Proptosis in children with acute-onset accompanied by signs of inflammation is commonly caused by orbital cellulitis, however, the possibility of rhabdomyosarcoma should always be considered by the clinician. This is a case report of a five-year-old boy presenting with an acute-onset of proptosis without a history of trauma and systemic infection. Our clinical differential diagnosis included orbital cellulitis and orbital rhabdomyosarcoma.
To report a case of orbital cellulitis that clinically and radiologically mimics rhabdomyosarcoma.
A five-year-old boy presented with rapid-onset proptosis, periorbital edema, pain and visual loss in the left eye for two weeks without a history of trauma, upper respiratory tract infection, sinusitis or immunosuppression. Our clinical differential diagnosis includes rhabdomyosarcoma and orbital cellulitis. Complete blood count reveals a leukocytosis. Multislice computed tomography (MSCT) scan shows lesions involving the lateral orbit and the retro bulbar space. Antibiotics combination and adjunct anti-inflammatory intravenously shows excellent clinical resolution.
The study demonstrates difficulty in differentiating acute orbital cellulitis from rhabdomyosarcoma based on clinical findings. In addition, the case highlights that antibiotic combination of cephalosporin and aminoglycosides together with an adjuvant corticosteroid as an anti-inflammatory was effective in the case of acute orbital cellulitis.
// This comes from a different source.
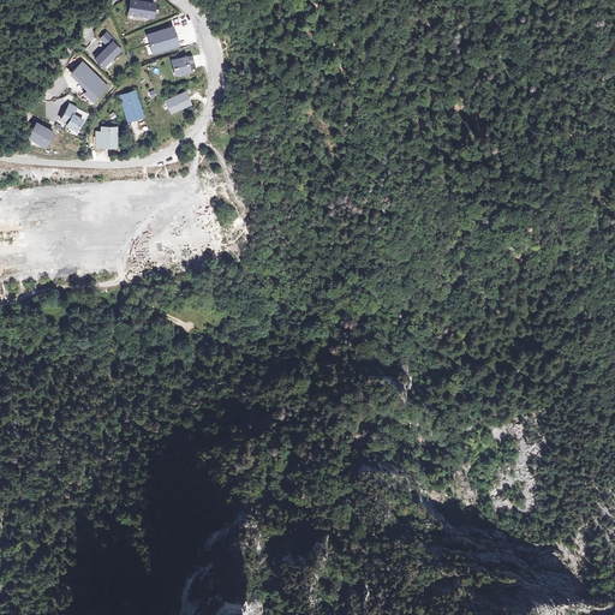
[(131,0),(129,13),(153,17),(155,4),(131,0)]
急性起病且伴有炎症体征的儿童突眼症通常由眼眶蜂窝织炎引起,然而,临床医生应始终考虑横纹肌肉瘤的可能性。本文报告一例5岁男孩,急性起病出现突眼症,无外伤及全身感染病史。我们的临床鉴别诊断包括眼眶蜂窝织炎和眼眶横纹肌肉瘤。
报告一例临床上和影像学上酷似横纹肌肉瘤的眼眶蜂窝织炎病例。
一名5岁男孩,左眼迅速出现突眼、眶周水肿、疼痛及视力丧失2周,无外伤、上呼吸道感染、鼻窦炎或免疫抑制病史。我们的临床鉴别诊断包括横纹肌肉瘤和眼眶蜂窝织炎。血常规显示白细胞增多。多层计算机断层扫描(MSCT)显示病变累及眼眶外侧及球后间隙。联合使用抗生素及辅助性静脉抗炎治疗后临床症状显著缓解。
该研究表明,基于临床表现难以区分急性眼眶蜂窝织炎和横纹肌肉瘤。此外,该病例突出显示,头孢菌素和氨基糖苷类抗生素联合辅助性皮质类固醇作为抗炎药物对急性眼眶蜂窝织炎有效。